Hello,
I have to admit the way I used MuTect2 is quite unorthodox and probably not strictly supported, but the problem I ran into is one of inconsistent read depth, which I don't think to have much to do what I'm attempting to do...
What I attempted to do was running the same BAM files on MuTect2 twice but with the TUMOR and NORMAL designation reversed. After some filtering and sample renaming, the two output files were then combined by CombineVariants --assumeIdenticalSamples.
And then I noticed the same position being called in both runs, with highly different read depths. The following is a example:
chr1 180810202 chr1:180810202_A/G A G . alt_allele_in_normal ECNT=1;FG=7.81174;FS=0;HCNT=2;NLOD=166.03;TLOD=15.20 GT:AD:AF:ALT_F1R2:ALT_F2R1:FOXOG:FS:QSS:REF_F1R2:REF_F2R1 0/1:307,10:0.035:10:0:0:-0:11263:305:2 0/0:741,13:0.019:13:0:0:-0:25874:741:0
chr1 180810202 chr1:180810202_A/G A G . alt_allele_in_normal ECNT=1;FG=0;FS=4.82164e-16;HCNT=1;NLOD=106.40;TLOD=10.66 GT:AD:AF:ALT_F1R2:ALT_F2R1:FOXOG:FS:QSS:REF_F1R2:REF_F2R1 0/0:513,11:0.023:11:0:0:-0:19226:511:2 0/1:476,11:0.024:11:0:0:-0:16203:476:0
The read depths from IGV shows that the allelic depths for both samples when ran as TUMOR were more similar to IGV values ( According to IGV the first sample would have an AD of 314,8 and the second sample would have the AD of 483:10).
For reference, both runs were ran using GATK 3.5-0 with similar parameters, for example:
INFO 17:09:44,416 HelpFormatter - --------------------------------------------------------------------------------
INFO 17:09:44,419 HelpFormatter - The Genome Analysis Toolkit (GATK) v3.5-0-g36282e4, Compiled 2015/11/25 04:03:56
INFO 17:09:44,419 HelpFormatter - Copyright (c) 2010 The Broad Institute
INFO 17:09:44,419 HelpFormatter - For support and documentation go to http://www.broadinstitute.org/gatk
INFO 17:09:44,422 HelpFormatter - Program Args: -T MuTect2 -dontUseSoftClippedBases -R /scratch/lym_myl_rsch/mma/mmu_genome/GRCm38.primary_assembly.genome.fa -I:normal [skip] -I:tumor [skip] -o [skip] --dbsnp /scratch/lym_myl_rsch/mma/mmu_genome/mgp.v5.merged.snps_all.dbSNP142.vcf.gz
INFO 17:09:44,429 HelpFormatter - Executing as [skip] on Linux 2.6.32-431.23.3.el6.x86_64 amd64; Java HotSpot(TM) 64-Bit Server VM 1.8.0_45-b14.
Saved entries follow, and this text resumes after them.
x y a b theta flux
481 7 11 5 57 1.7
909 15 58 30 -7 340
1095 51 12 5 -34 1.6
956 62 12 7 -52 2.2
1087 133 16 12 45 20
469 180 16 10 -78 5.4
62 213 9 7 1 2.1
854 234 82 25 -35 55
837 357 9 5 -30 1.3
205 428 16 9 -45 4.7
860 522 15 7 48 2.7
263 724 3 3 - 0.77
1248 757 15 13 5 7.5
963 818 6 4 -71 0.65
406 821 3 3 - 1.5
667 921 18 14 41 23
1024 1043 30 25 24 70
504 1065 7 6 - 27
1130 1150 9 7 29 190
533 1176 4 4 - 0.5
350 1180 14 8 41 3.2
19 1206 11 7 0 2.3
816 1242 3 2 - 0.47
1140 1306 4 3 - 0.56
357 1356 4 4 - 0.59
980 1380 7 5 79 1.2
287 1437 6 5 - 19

INFO 17:09:44,429 HelpFormatter - Date/Time: 2016/05/19 17:09:44
INFO 17:09:44,429 HelpFormatter - --------------------------------------------------------------------------------
If there are any difference other than the designation reversal, the MuTect2 analysis that produced the first line of output were ran with from scattered intervals and then combined with CatVariants, while for the second line I ran the entire genome all at one run.
Any idea on what's the problem with this?